I’m not really sure where to start with the calculation - I know the torque constant and torque, so I can work out the current during acceleration. Can I then just use the winding resistance to figure out power (i.e. I^2*R)? I suspect it’s not that simple. Then I’m not really clear what’s happening during the braking phase - are we simply taking energy out of the system and dumping it in the braking resistor, or are we putting current through the windings to actively brake the motor? I.e. do we actively consume power from the supply when braking? I’ll settle for a ballpark calculation, it doesn’t need to be super accurate. But I would like a decent estimate of energy consumption for different trap moves (accelerations, peak velocity and distance) for a given motor.
Then what’s the best procedure for measuring the actual power consumption on my real system?
Some current is being burned in the windings because the phase current (Iq) goes negative to brake.
No, it’s more like the stored rotational and magnetic energy in the motor is removed (negative current) and turned to heat in the brake resistor. The power supply current ideally goes to 0 during braking.
Measuring through the power supply would be best. Otherwise… probably (odrv0.Ibus + odrv0.brake_current) * odrv0.vbus_voltage, except I think the brake current value is only in 0.5.3 development branch right now.
Ok, thanks for all of that. But given that I’m not consuming power from the supply in the braking phase, presumably
odrv0.ibus * odrv0.vbus_voltage
should give me my power (from the supply)?
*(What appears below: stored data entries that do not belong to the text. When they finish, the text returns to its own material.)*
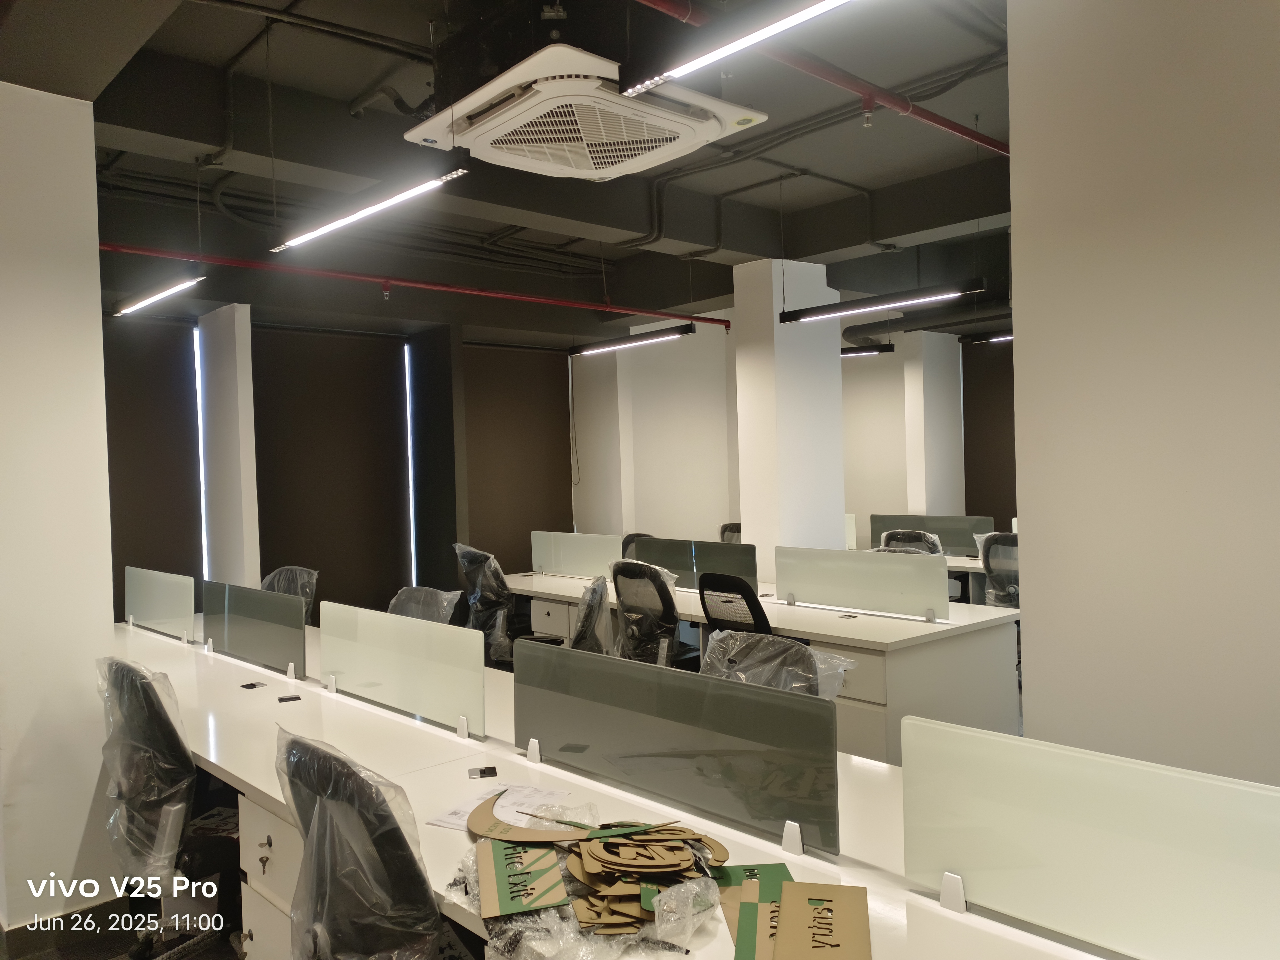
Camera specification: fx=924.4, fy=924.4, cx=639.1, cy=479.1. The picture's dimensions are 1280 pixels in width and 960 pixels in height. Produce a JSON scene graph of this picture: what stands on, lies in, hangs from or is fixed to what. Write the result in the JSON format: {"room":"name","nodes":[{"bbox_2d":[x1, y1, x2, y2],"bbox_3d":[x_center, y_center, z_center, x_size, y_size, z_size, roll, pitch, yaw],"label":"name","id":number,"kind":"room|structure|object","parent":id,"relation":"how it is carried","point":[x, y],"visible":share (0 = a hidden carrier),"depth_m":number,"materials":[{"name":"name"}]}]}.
{"room":"office","nodes":[
{"label":"office","id":0,"kind":"room"},
{"bbox_2d":[0,81,118,941],"bbox_3d":[-2.250,0.088,3.258,0.525,2.969,0.588,-2,1,-43],"label":"left wall","id":1,"kind":"structure","parent":0,"point":[99,342],"depth_m":3.12,"materials":[{"name":"white paint"}]},
{"bbox_2d":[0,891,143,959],"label":"baseboard","id":2,"kind":"structure","parent":1,"relation":"attached to","point":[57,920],"depth_m":3.09,"materials":[{"name":"brown"}]},
{"bbox_2d":[0,882,244,959],"bbox_3d":[-0.414,1.565,3.607,7.070,0.103,7.881,-2,1,-43],"label":"floor","id":3,"kind":"structure","parent":0,"point":[202,958],"depth_m":3.16,"materials":[{"name":"brown"}]},
{"bbox_2d":[93,655,244,959],"bbox_3d":[-1.363,1.015,2.848,0.663,0.975,0.677,-2,1,-43],"label":"office chair","id":4,"kind":"object","parent":3,"relation":"on","point":[155,714],"visible":0.8,"depth_m":2.66,"materials":[{"name":"black"}]},
{"bbox_2d":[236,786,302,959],"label":"drawer pedestal","id":5,"kind":"object","parent":3,"relation":"on","point":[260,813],"visible":0.22,"depth_m":2.41,"materials":[{"name":"white"}]},
{"bbox_2d":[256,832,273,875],"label":"key","id":6,"kind":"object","parent":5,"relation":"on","point":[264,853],"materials":[{"name":"silver metal"}]},
{"bbox_2d":[259,565,319,624],"bbox_3d":[-2.074,1.010,5.208,0.684,0.982,0.675,-2,1,-43],"label":"office chair","id":7,"kind":"object","parent":3,"relation":"on","point":[266,587],"visible":0.24,"depth_m":5.37,"materials":[{"name":"grey"}]},
{"bbox_2d":[272,725,469,959],"bbox_3d":[-0.462,1.008,1.941,0.665,1.006,0.685,-2,1,-43],"label":"office chair","id":8,"kind":"object","parent":3,"relation":"on","point":[329,805],"visible":0.97,"depth_m":1.76,"materials":[{"name":"black plastic"}]},
{"bbox_2d":[385,584,463,624],"bbox_3d":[-1.160,1.007,4.415,0.678,0.938,0.671,-2,1,-43],"label":"office chair","id":9,"kind":"object","parent":3,"relation":"on","point":[396,606],"visible":0.26,"depth_m":4.54,"materials":[{"name":"grey plastic"}]},
{"bbox_2d":[452,542,516,664],"bbox_3d":[-0.855,0.913,5.944,0.699,1.006,0.693,-2,1,-43],"label":"office chair","id":10,"kind":"object","parent":3,"relation":"on","point":[491,579],"visible":0.63,"depth_m":5.76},
{"bbox_2d":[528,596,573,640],"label":"drawer pedestal","id":11,"kind":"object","parent":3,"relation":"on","point":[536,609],"visible":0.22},
{"bbox_2d":[567,574,613,652],"bbox_3d":[-0.337,0.957,4.317,0.702,1.013,0.668,-2,1,-18],"label":"office chair","id":12,"kind":"object","parent":3,"relation":"on","point":[587,625],"visible":0.42,"depth_m":4.21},
{"bbox_2d":[100,614,1133,959],"bbox_3d":[-1.068,1.211,3.189,1.109,0.714,6.209,-2,1,-43],"label":"front desk","id":13,"kind":"object","parent":3,"relation":"on","point":[303,703],"visible":0.6,"depth_m":2.49,"materials":[{"name":"white laminate"}]},
{"bbox_2d":[123,566,198,642],"bbox_3d":[-2.658,0.676,5.082,0.060,0.335,0.973,-2,1,-43],"label":"divider","id":14,"kind":"object","parent":13,"relation":"on","point":[189,609],"visible":0.99,"depth_m":4.99,"materials":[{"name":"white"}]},
{"bbox_2d":[240,680,266,689],"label":"cable grommet","id":15,"kind":"object","parent":13,"relation":"on","point":[253,684],"visible":0.97,"depth_m":3.62,"materials":[{"name":"black"}]},
{"bbox_2d":[202,580,309,679],"bbox_3d":[-1.767,0.665,4.212,0.058,0.332,1.065,-2,1,-43],"label":"desk divider","id":16,"kind":"object","parent":13,"relation":"attached to","point":[300,627],"visible":0.99,"depth_m":4.12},
{"bbox_2d":[276,694,302,702],"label":"cable grommet","id":17,"kind":"object","parent":13,"relation":"on","point":[284,700],"visible":0.98,"depth_m":3.41,"materials":[{"name":"black plastic"}]},
{"bbox_2d":[317,600,486,738],"bbox_3d":[-0.860,0.639,3.226,0.060,0.331,1.055,-2,1,-43],"label":"desk divider","id":18,"kind":"object","parent":13,"relation":"attached to","point":[435,652],"visible":1,"depth_m":3.13,"materials":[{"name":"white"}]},
{"bbox_2d":[467,765,498,778],"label":"cable grommet","id":19,"kind":"object","parent":13,"relation":"on","point":[480,773],"visible":0.98,"depth_m":2.47,"materials":[{"name":"black"}]},
{"bbox_2d":[429,783,572,832],"bbox_3d":[-0.323,0.790,2.223,0.241,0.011,0.291,-1,1,25],"label":"paper","id":20,"kind":"object","parent":13,"relation":"on","point":[454,816],"visible":0.54,"depth_m":2.23,"materials":[{"name":"white paper"}]},
{"bbox_2d":[474,837,568,917],"bbox_3d":[-0.228,0.742,1.750,0.148,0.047,0.288,-2,1,-11],"label":"sign","id":21,"kind":"object","parent":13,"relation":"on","point":[504,899],"visible":0.94,"depth_m":1.71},
{"bbox_2d":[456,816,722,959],"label":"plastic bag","id":22,"kind":"object","parent":13,"relation":"on","point":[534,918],"visible":0.7,"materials":[{"name":"clear plastic"}]},
{"bbox_2d":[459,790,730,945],"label":"pile","id":23,"kind":"object","parent":13,"relation":"on","point":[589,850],"visible":0.96,"depth_m":1.70,"materials":[{"name":"brown cardboard"}]},
{"bbox_2d":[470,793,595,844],"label":"cardboard piece","id":24,"kind":"object","parent":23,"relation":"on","point":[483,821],"visible":0.94,"depth_m":1.96,"materials":[{"name":"brown cardboard"}]},
{"bbox_2d":[512,641,839,855],"bbox_3d":[0.026,0.611,2.218,0.053,0.318,1.022,-2,1,-43],"label":"desk divider","id":25,"kind":"object","parent":13,"relation":"attached to","point":[570,730],"visible":0.99,"depth_m":2.10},
{"bbox_2d":[717,865,793,959],"bbox_3d":[0.222,0.772,1.637,0.188,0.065,0.345,-1,1,0],"label":"green sign","id":26,"kind":"object","parent":13,"relation":"on","point":[775,869],"visible":0.57,"depth_m":1.64,"materials":[{"name":"green cardboard"}]},
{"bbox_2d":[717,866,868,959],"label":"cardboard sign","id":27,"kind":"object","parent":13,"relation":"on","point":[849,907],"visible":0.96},
{"bbox_2d":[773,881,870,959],"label":"cardboard piece","id":28,"kind":"object","parent":13,"relation":"on","point":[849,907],"visible":0.99,"depth_m":1.55,"materials":[{"name":"brown cardboard"}]},
{"bbox_2d":[898,717,1279,959],"bbox_3d":[0.867,0.598,1.307,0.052,0.328,1.076,-2,1,-43],"label":"glass panel","id":29,"kind":"object","parent":13,"relation":"attached to","point":[1220,899],"visible":1,"depth_m":1.45,"materials":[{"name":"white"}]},
{"bbox_2d":[621,532,656,560],"bbox_3d":[0.026,0.894,6.693,0.671,0.973,0.689,-2,1,-43],"label":"office chair","id":30,"kind":"object","parent":3,"relation":"on","point":[629,536],"visible":0.13,"depth_m":6.84,"materials":[{"name":"black plastic"}]},
{"bbox_2d":[609,559,692,666],"bbox_3d":[0.135,0.910,4.900,0.673,0.997,0.673,-2,1,-43],"label":"office chair","id":31,"kind":"object","parent":3,"relation":"on","point":[669,614],"visible":0.61,"depth_m":4.72,"materials":[{"name":"black plastic"}]},
{"bbox_2d":[718,522,743,544],"bbox_3d":[0.818,0.844,7.238,0.676,0.971,0.683,-2,1,-43],"label":"office chair","id":32,"kind":"object","parent":3,"relation":"on","point":[732,530],"visible":0.15,"depth_m":7.40,"materials":[{"name":"black"}]},
{"bbox_2d":[696,572,773,645],"bbox_3d":[0.587,0.912,4.470,0.656,0.964,0.656,-2,1,-43],"label":"office chair","id":33,"kind":"object","parent":3,"relation":"on","point":[756,619],"visible":0.36,"depth_m":4.30,"materials":[{"name":"black"}]},
{"bbox_2d":[502,568,1022,770],"bbox_3d":[0.341,1.076,5.674,1.119,0.707,3.709,-2,1,-43],"label":"desk","id":34,"kind":"object","parent":3,"relation":"on","point":[995,708],"visible":0.38,"depth_m":4.48,"materials":[{"name":"white laminate"}]},
{"bbox_2d":[530,529,621,579],"bbox_3d":[-0.459,0.547,6.681,0.063,0.308,1.022,-2,1,-43],"label":"divider","id":35,"kind":"object","parent":34,"relation":"on","point":[536,560],"visible":0.95,"depth_m":6.67,"materials":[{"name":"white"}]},
{"bbox_2d":[630,536,758,591],"bbox_3d":[0.312,0.532,5.820,0.061,0.297,1.064,-2,1,-43],"label":"desk divider","id":36,"kind":"object","parent":34,"relation":"attached to","point":[754,568],"visible":0.74,"depth_m":5.73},
{"bbox_2d":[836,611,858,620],"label":"cable grommet","id":37,"kind":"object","parent":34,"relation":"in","point":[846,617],"visible":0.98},
{"bbox_2d":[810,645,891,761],"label":"drawer pedestal","id":38,"kind":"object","parent":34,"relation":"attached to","point":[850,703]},
{"bbox_2d":[775,545,948,620],"bbox_3d":[1.157,0.539,4.897,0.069,0.312,1.018,-2,1,-43],"label":"glass panel","id":39,"kind":"object","parent":34,"relation":"attached to","point":[812,598],"visible":1,"depth_m":4.85,"materials":[{"name":"white glass"}]},
{"bbox_2d":[701,629,858,700],"bbox_3d":[0.315,0.981,2.811,0.715,0.955,0.684,-2,1,-43],"label":"office chair","id":40,"kind":"object","parent":3,"relation":"on","point":[835,681],"visible":0.26,"depth_m":2.92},
{"bbox_2d":[876,528,945,554],"bbox_3d":[1.918,0.833,6.541,0.671,0.978,0.681,-1,1,36],"label":"office chair","id":41,"kind":"object","parent":3,"relation":"on","point":[889,536],"visible":0.26,"depth_m":6.44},
{"bbox_2d":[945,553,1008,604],"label":"back desk","id":42,"kind":"object","parent":3,"relation":"on","point":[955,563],"visible":0.11,"depth_m":7.07,"materials":[{"name":"white laminate"}]},
{"bbox_2d":[844,512,857,549],"bbox_3d":[1.598,0.445,8.121,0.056,0.325,0.641,-2,1,-43],"label":"glass panel","id":43,"kind":"object","parent":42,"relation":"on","point":[852,522],"visible":0.3,"depth_m":7.90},
{"bbox_2d":[865,511,994,554],"bbox_3d":[2.383,0.458,7.648,0.058,0.300,1.052,-2,1,-43],"label":"desk divider","id":44,"kind":"object","parent":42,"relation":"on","point":[912,522],"visible":0.73,"depth_m":7.54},
{"bbox_2d":[975,531,1018,607],"bbox_3d":[2.472,0.833,5.944,0.659,0.993,0.660,-2,1,-43],"label":"office chair","id":45,"kind":"object","parent":3,"relation":"on","point":[1008,539],"visible":0.38,"depth_m":5.88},
{"bbox_2d":[196,303,261,588],"bbox_3d":[-3.238,0.057,7.246,0.194,2.765,0.723,-2,1,-43],"label":"left column","id":46,"kind":"structure","parent":0,"point":[237,353],"depth_m":7.06,"materials":[{"name":"white paint"}]},
{"bbox_2d":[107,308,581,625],"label":"back wall","id":47,"kind":"structure","parent":0,"point":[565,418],"depth_m":7.98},
{"bbox_2d":[104,314,204,597],"bbox_3d":[-3.988,0.083,6.740,1.507,2.560,0.051,-2,1,-43],"label":"roller blind","id":48,"kind":"object","parent":47,"relation":"attached to","point":[176,359],"visible":0.62,"depth_m":7.00,"materials":[{"name":"brown fabric"}]},
{"bbox_2d":[192,321,209,583],"bbox_3d":[-3.543,0.003,7.494,0.049,2.309,0.061,-2,1,-43],"label":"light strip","id":49,"kind":"object","parent":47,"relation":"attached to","point":[202,493],"visible":0.58,"depth_m":7.46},
{"bbox_2d":[250,323,413,613],"bbox_3d":[-2.652,0.038,7.916,1.536,2.553,0.047,-2,1,-43],"label":"roller blind","id":50,"kind":"object","parent":47,"relation":"attached to","point":[390,369],"visible":0.8,"depth_m":7.89,"materials":[{"name":"brown"}]},
{"bbox_2d":[404,343,417,585],"bbox_3d":[-2.193,-0.003,8.890,0.050,2.264,0.079,-2,1,-43],"label":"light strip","id":51,"kind":"object","parent":47,"relation":"attached to","point":[406,367],"visible":0.87,"depth_m":8.86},
{"bbox_2d":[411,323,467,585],"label":"column","id":52,"kind":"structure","parent":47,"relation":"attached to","point":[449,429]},
{"bbox_2d":[461,340,575,570],"bbox_3d":[-1.269,-0.053,9.325,1.576,2.546,0.052,-2,1,-43],"label":"roller blind","id":53,"kind":"object","parent":47,"relation":"attached to","point":[552,380],"visible":0.74,"depth_m":9.30,"materials":[{"name":"brown fabric"}]},
{"bbox_2d":[0,0,1017,342],"bbox_3d":[0.705,-1.842,5.063,10.100,0.208,9.176,-2,1,-43],"label":"ceiling","id":54,"kind":"structure","parent":0,"point":[353,90],"depth_m":4.90,"materials":[{"name":"grey paint"}]},
{"bbox_2d":[110,273,206,317],"bbox_3d":[-2.902,-1.212,5.535,0.124,0.289,1.388,-2,1,-43],"label":"linear light","id":55,"kind":"object","parent":54,"relation":"hanging from","point":[141,302],"visible":0.98,"depth_m":5.43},
{"bbox_2d":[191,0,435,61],"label":"conduit pipe","id":56,"kind":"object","parent":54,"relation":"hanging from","point":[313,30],"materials":[{"name":"black metal"}]},
{"bbox_2d":[271,161,470,253],"bbox_3d":[-1.161,-1.307,3.786,0.121,0.498,1.422,-2,1,-43],"label":"linear light","id":57,"kind":"object","parent":54,"relation":"hanging from","point":[361,213],"visible":0.99,"depth_m":3.66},
{"bbox_2d":[95,239,729,327],"bbox_3d":[-1.485,-1.397,6.447,6.424,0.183,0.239,-2,1,-43],"label":"red pipe","id":58,"kind":"object","parent":54,"relation":"hanging from","point":[547,299],"visible":0.87,"depth_m":6.24,"materials":[{"name":"red metal"}]},
{"bbox_2d":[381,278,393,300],"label":"sprinkler head","id":59,"kind":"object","parent":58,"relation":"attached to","point":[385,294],"visible":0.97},
{"bbox_2d":[406,35,766,180],"bbox_3d":[-0.195,-1.450,3.335,0.967,0.437,0.974,-2,1,-43],"label":"air conditioner","id":60,"kind":"object","parent":54,"relation":"attached to","point":[602,173],"visible":0.99,"depth_m":3.17,"materials":[{"name":"white plastic"}]},
{"bbox_2d":[568,324,693,357],"bbox_3d":[-0.077,-1.270,7.221,0.126,0.405,1.361,-2,1,-43],"label":"pendant light","id":61,"kind":"object","parent":54,"relation":"hanging from","point":[587,350],"visible":0.98,"depth_m":7.16,"materials":[{"name":"black metal"}]},
{"bbox_2d":[620,0,855,99],"bbox_3d":[0.504,-1.352,2.239,0.141,0.364,1.518,-2,1,-43],"label":"linear light","id":62,"kind":"object","parent":54,"relation":"hanging from","point":[790,20],"visible":0.98,"depth_m":2.55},
{"bbox_2d":[629,0,1006,154],"bbox_3d":[0.802,-1.601,3.543,4.385,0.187,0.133,-2,1,-43],"label":"red pipe","id":63,"kind":"object","parent":54,"relation":"hanging from","point":[981,141],"visible":0.88,"depth_m":3.47,"materials":[{"name":"red metal"}]},
{"bbox_2d":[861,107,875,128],"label":"sprinkler head","id":64,"kind":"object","parent":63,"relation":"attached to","point":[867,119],"visible":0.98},
{"bbox_2d":[839,343,894,357],"bbox_3d":[1.747,-1.540,8.947,0.118,0.636,1.523,-2,1,-43],"label":"pendant light","id":65,"kind":"object","parent":54,"relation":"hanging from","point":[878,350],"visible":0.51,"depth_m":8.57,"materials":[{"name":"black metal"}]},
{"bbox_2d":[774,278,981,323],"bbox_3d":[1.379,-1.314,5.445,0.125,0.608,1.441,-2,1,-43],"label":"pendant light","id":66,"kind":"object","parent":54,"relation":"hanging from","point":[830,310],"visible":0.97,"depth_m":5.39,"materials":[{"name":"black metal"}]},
{"bbox_2d":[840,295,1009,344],"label":"duct pipe","id":67,"kind":"object","parent":54,"relation":"hanging from","point":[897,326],"visible":0.47,"depth_m":8.66,"materials":[{"name":"black metal"}]},
{"bbox_2d":[960,331,1013,343],"bbox_3d":[3.598,-1.427,8.015,0.131,0.332,1.685,-2,1,-43],"label":"pendant light","id":68,"kind":"object","parent":54,"relation":"hanging from","point":[1008,337],"visible":0.37,"depth_m":8.41,"materials":[{"name":"black metal"}]},
{"bbox_2d":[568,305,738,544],"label":"back wall","id":69,"kind":"structure","parent":0,"point":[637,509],"depth_m":9.55,"materials":[{"name":"white paint"}]},
{"bbox_2d":[733,256,843,573],"bbox_3d":[1.071,-0.138,6.759,0.658,2.962,0.525,-2,1,-43],"label":"column","id":70,"kind":"structure","parent":0,"point":[835,340],"depth_m":6.53,"materials":[{"name":"white paint"}]},
{"bbox_2d":[902,328,964,517],"bbox_3d":[3.126,-0.195,9.795,0.620,2.799,0.346,-2,1,-43],"label":"column","id":71,"kind":"structure","parent":0,"point":[928,391],"depth_m":9.63,"materials":[{"name":"white paint"}]},
{"bbox_2d":[961,338,1017,529],"bbox_3d":[4.097,-0.275,9.317,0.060,2.559,1.781,-2,1,-43],"label":"roller blind","id":72,"kind":"object","parent":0,"point":[1013,469],"visible":0.44,"depth_m":9.72,"materials":[{"name":"brown fabric"}]},
{"bbox_2d":[1002,0,1279,788],"bbox_3d":[2.227,-0.147,1.408,0.234,3.180,3.279,-2,1,-43],"label":"right wall","id":73,"kind":"structure","parent":0,"point":[1016,135],"depth_m":2.31,"materials":[{"name":"paint"}]}
]}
And do you have any suggestions about how I can do a calculation to predict energy consumption?
Re controller bandwidth, I’ve been doing trapezoidal moves and logging a bunch of variables to produce plots. I’d been logging at about 100Hz and bumped this up to 200Hz to get more accurate plots. But I realised that sometimes I was spending too long in the loops (at the end of the logging loop I set the time to next pull the data, and I can see that that time has already passed), so I wondered if polling the odrive so fast was impacting its performance. So I dropped way down to 25-50Hz, and then found that I could command faster accelerations (for a given bandwidth) without getting errors. I.e. it seems that polling the odrive so frequently for data was affecting the controller performance. So, I guess the question is, does this sound right, and is there a more efficient way of pulling the data off the odrive? Currently I do commands like pos[index] = axis.encoder.pos_estimate, and I’m grabbing about 10 variables every cycle.
Re the inertia, if I have T = I * angular acceleration, then I has units Nm / (rad / s^2) (which presumably are the same as kg m^2, but I can’t see how to get from one to the other right now). Anyway, I make it that multiplying my inertia value by 2*pi will give me inertia in Nm/(rev/s^2). Doing this gives me even ‘neater’ trapezoidal trajectories, so it seems like I’m on the right track.
Just to add, for the energy consumption calculation, I’m happy to ignore the coasting phase, and if it’s correct no energy is consumed from the supply in braking, the braking phase too. So basically I want to calculate the energy use while doing constant torque acceleration up to a max velocity, for given motor and load.
Ah yes, you’re right, I misread the code and I can see that Ibus (as reported in odrivetool) is already taking the brake current into account. So just Ibus * vbus_voltage will work fine.